Last updated Friday, 11 March 2016.

1. Supported models

The surrogate models supported in GPyOpt are:

  • Standard Gaussian Processes with standard MLE over the model hyperparameters: select model_type = GP in the GPyOpt wrapper.
  • Standard Gaussian Processes with MCMC sampling over the model hyperparameters: select model_type = GP_MCMC in the GPyOpt wrapper.
  • Sparse Gaussian processes: select model_type = sparseGP in the GPyOpt wrapper.
  • Random Forrest: select model_type = RF. To illustrate GPyOpt modularity, we have also wrapped the random forrest method implemetented in Scikit-learn.

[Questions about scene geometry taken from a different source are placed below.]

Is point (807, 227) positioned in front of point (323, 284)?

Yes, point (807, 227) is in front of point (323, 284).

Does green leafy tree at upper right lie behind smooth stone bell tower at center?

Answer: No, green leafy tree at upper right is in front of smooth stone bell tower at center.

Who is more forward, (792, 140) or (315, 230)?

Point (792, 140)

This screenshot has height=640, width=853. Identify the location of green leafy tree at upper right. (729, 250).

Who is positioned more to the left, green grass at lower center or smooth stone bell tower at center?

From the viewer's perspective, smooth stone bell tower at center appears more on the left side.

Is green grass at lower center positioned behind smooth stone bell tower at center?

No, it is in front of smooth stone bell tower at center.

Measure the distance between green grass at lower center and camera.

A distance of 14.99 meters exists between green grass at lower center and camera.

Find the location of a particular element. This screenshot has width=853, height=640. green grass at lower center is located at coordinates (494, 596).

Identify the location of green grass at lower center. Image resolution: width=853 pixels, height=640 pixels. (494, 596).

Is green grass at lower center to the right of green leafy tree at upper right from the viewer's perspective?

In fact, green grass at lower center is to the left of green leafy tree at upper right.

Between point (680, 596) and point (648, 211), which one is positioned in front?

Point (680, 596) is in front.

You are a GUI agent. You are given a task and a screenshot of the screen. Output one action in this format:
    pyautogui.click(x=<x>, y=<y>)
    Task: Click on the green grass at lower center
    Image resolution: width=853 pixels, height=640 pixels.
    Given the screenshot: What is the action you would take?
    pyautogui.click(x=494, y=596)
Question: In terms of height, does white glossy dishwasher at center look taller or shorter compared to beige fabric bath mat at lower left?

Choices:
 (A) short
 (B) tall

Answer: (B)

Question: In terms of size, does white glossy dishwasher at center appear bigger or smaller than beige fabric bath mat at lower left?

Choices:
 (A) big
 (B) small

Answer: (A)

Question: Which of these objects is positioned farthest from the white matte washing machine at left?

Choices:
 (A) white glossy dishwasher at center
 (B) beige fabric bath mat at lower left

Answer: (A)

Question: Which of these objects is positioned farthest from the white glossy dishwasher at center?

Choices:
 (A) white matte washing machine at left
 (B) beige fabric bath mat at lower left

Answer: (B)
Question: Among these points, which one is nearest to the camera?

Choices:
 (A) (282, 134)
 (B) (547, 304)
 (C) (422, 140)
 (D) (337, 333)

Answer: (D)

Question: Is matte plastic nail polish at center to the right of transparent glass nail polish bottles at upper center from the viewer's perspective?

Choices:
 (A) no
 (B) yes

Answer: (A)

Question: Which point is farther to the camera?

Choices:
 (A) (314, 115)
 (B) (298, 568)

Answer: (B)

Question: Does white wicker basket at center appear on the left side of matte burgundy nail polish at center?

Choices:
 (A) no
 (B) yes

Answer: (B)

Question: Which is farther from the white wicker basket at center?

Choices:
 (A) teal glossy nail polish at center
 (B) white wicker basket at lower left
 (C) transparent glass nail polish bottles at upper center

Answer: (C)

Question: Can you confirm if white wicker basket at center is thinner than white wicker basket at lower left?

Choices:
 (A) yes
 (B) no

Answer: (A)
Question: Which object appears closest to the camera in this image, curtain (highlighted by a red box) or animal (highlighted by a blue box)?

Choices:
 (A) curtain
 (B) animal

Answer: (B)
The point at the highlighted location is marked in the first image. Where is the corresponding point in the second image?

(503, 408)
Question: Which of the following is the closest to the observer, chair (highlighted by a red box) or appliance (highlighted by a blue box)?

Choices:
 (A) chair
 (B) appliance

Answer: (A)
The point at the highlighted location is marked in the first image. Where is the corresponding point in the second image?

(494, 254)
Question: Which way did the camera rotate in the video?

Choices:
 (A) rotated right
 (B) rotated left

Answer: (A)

2. Supported acquisiitions

The supported acquisition functions in GPyOpt are:

  • Expected Improvement: select acquisition_type = EI in the GPyOpt wrapper.
  • Expected Improvement integrated over the model hyperparameters: select acquisition_type = EI_MCMC in the GPyOpt wrapper. Only works if model_type is set to GP_MCMC.
  • Maximum Probability of Improvement: select acquisition_type = MPI in the GPyOpt wrapper.
  • Maximum Probability of Improvement integrated over the model hyperparameters: select acquisition_type = MPI_MCMC in the GPyOpt wrapper. Only works if model_type is set to GP_MCMC.
  • GP-Lower confidence bound: select acquisition_type = LCB in the GPyOpt wrapper.
  • GP-Lower confidence bound integrated over the model hyperparameters: select acquisition_type = LCB_MCMC in the GPyOpt wrapper. Only works if model_type is set to GP_MCMC.